**TASK ITEM A**
For each statement below, answer yes or no on whether it agrees with the passage on delivery time, and quote the words of the passage that decide it: (i) the JD.com transaction data cover a full year of purchases; (ii) Prime members can choose free same-day or next-day logistics for millions of items; (iii) Vakulenko et al. found that distribution differentiation may benefit all market participants.

**SOURCE DOCUMENT**
▼

In particular, Shen et al.’s study (2024) [8] conducted a data analysis of transaction-level data for a single product category on JD.com Mall from 1 to 31 March 2018. These data include 9159 stock unit transactions and 486,928 customer purchase orders. They reveal that committed delivery date criteria play a crucial role in consumer purchase decisions. The data results show that consumers are willing to pay a premium for JD.com resale products and are willing to pay a price premium for a shorter promised delivery time [8,9]. Thus, the promised delivery time displayed for a product is a critical factor influencing consumers’ willingness to pay and firm profits. Additionally, a substantial body of research has demonstrated that the connection between delivery speed and sales is evident in various retail settings, such as interior design and furniture [10,11], personalized photo products [12], and clothing [13]. For example, Zhang and Song (2017) studied the effect of delivery time on furniture sales based on the Chinese market [14].

Therefore, to meet consumers’ personalized needs and enhance their competitiveness, some firms have gradually adopted the behavior-based delivery time strategy (BBT). For instance, in his 2020 letter to shareholders, Jeff Bezos highlighted that Amazon Prime enables 200 million global users to receive fast and free delivery of millions of eligible online products within two business days. Prime members can opt for free “same-day” or “next-day” logistics services for millions of items. This is because Amazon can automatically assign the nearest warehouse node to frequent Prime members based on historical order data, thereby further reducing the delivery time. Vakulenko et al. (2022) [15] emphasize that, against the backdrop of growing e-commerce and the increasing number of e-consumers globally, e-retailers and logistics service providers must differentiate and customize their offerings to refine their operations and better satisfy consumer needs. Their study found that distribution differentiation may benefit all market participants. According to the above description, existing technologies enable firms to selectively offer different prices and promised delivery times to consumers, thereby meeting more consumers’ personalized needs while ensuring that goods are delivered within the promised delivery time.

▲

**TASK ITEM B**
Render every line of the dataset records as a JSON list of strings, one string per line, omitting blank lines and leaving out the pictures.

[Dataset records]
▼

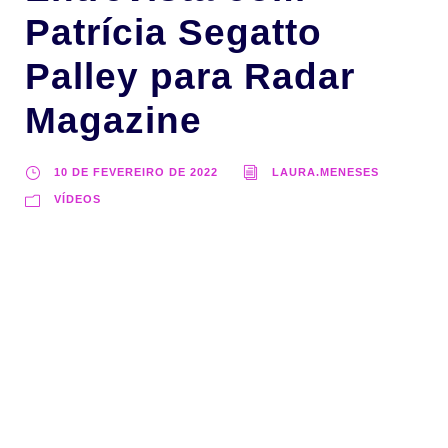
Patrícia Segatto
Palley para Radar
Magazine
10 DE FEVEREIRO DE 2022
LAURA.MENESES
VÍDEOS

▲

**REPLY A**
(i) No: "from 1 to 31 March 2018"
(ii) Yes: "Prime members can opt for free “same-day” or “next-day” logistics services for millions of items."
(iii) Yes: "Their study found that distribution differentiation may benefit all market participants."

**REPLY B**
[
  "Patrícia Segatto",
  "Palley para Radar",
  "Magazine",
  "10 DE FEVEREIRO DE 2022",
  "LAURA.MENESES",
  "VÍDEOS"
]